Last but definitely not least on the list of upgrades is an all-new optional set of integrated luggage the manufacturer calls KQR (Kawasaki Quick Release). Before we go any further, it must be mentioned that to mount the system required a completely new rear subframe so, for you 2011-2013 Ninja 1000 owners who are wondering … the answer is no, you can’t.
Simply put, it is a sport touring class (as in Concours, FJR, etc.) system installed on a streetbike, and a very good one at that. Volume is 28 litres per side, enough to accept a full-face helmet, operation is by the same key as the ignition and removal really is very quick. Furthermore, no brackets whatsoever are visible when the bags are off or when they’re installed, and fitment is remarkably tight, helping keep the Ninja’s width to a minimum.
Getting back to the statement about the new Ninja 1000 somewhat blurring the line between full-on sport tourers and regular street bikes, the truth is the bike does not really reach into true sport touring territory. But it’s oh so close—and therein lays the heart of this story. As good as it is in its current form, it’s still lacking a few things for that to happen.
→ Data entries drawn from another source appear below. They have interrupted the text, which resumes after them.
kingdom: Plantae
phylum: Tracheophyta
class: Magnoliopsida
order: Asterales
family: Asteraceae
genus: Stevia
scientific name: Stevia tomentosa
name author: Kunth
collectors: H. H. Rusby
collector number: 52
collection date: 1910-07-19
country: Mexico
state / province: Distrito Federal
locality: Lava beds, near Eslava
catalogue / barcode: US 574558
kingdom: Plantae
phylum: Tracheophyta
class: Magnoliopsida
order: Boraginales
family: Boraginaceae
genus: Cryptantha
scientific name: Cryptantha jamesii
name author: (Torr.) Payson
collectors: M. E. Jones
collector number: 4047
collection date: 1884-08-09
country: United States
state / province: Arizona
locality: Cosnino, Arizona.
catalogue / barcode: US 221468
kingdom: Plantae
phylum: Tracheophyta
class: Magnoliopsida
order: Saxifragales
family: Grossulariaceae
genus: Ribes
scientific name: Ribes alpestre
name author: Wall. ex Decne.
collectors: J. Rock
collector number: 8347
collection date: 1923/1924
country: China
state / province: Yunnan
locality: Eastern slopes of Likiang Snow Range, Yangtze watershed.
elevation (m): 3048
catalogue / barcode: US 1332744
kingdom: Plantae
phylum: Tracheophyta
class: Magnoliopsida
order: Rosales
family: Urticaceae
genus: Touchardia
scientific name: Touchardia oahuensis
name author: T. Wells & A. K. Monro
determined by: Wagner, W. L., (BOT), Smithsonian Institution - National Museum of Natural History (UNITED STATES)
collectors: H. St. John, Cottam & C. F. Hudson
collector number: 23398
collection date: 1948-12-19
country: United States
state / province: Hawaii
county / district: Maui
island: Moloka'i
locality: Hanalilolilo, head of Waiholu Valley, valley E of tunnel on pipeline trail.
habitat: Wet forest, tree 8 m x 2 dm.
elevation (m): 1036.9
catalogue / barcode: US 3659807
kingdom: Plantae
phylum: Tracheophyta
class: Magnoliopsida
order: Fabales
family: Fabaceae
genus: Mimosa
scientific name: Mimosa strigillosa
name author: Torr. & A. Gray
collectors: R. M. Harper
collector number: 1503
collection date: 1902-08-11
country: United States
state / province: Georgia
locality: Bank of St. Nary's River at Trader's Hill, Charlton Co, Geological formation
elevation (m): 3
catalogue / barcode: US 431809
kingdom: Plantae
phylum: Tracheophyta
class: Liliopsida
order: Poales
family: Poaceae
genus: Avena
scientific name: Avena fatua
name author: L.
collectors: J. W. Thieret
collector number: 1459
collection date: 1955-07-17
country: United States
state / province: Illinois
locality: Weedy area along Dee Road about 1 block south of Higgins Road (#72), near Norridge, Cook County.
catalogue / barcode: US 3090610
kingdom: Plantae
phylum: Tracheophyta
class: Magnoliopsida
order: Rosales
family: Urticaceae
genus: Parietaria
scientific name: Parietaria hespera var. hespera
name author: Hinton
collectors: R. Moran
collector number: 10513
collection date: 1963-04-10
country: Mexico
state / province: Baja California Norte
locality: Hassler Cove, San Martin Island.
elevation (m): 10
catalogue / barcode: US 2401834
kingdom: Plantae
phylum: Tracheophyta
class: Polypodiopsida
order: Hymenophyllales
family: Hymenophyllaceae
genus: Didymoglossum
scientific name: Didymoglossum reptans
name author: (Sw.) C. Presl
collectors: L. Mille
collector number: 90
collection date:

For example, the engine would need to run as smooth in the upper half of its rev range as it does in the first half. Relatively small stuff like cruise control, heated grips and ambient temperature display would do wonders during long distance stints, as would a real touring seat, which the nicely upgraded new seat still isn’t. All in all, it really wouldn’t take much to bring the Ninja 1000 from an improved and more practical version of the original to sort of a fast, fun and agile super lightweight sport tourer.
BREATHING IN THE MAGICAL PACIFIC coast air, absorbing the endless beauty of its sights, then pulling a long, effortless second-gear wheelie after trouncing through some twisties, I wasn’t just enjoying how wonderfully balanced and playful and versatile this motorcycle is, I could also literally taste what an absolutely unique machine the Ninja 1000 could be with some relatively minor tweaks. A touring version equipped with just the few items listed above could do the trick. All of which doesn’t mean the 2014 bike is in any way disappointing. On the contrary: all I’m saying is that it’s just shy a few upgrades to achieve greatness and game changing status.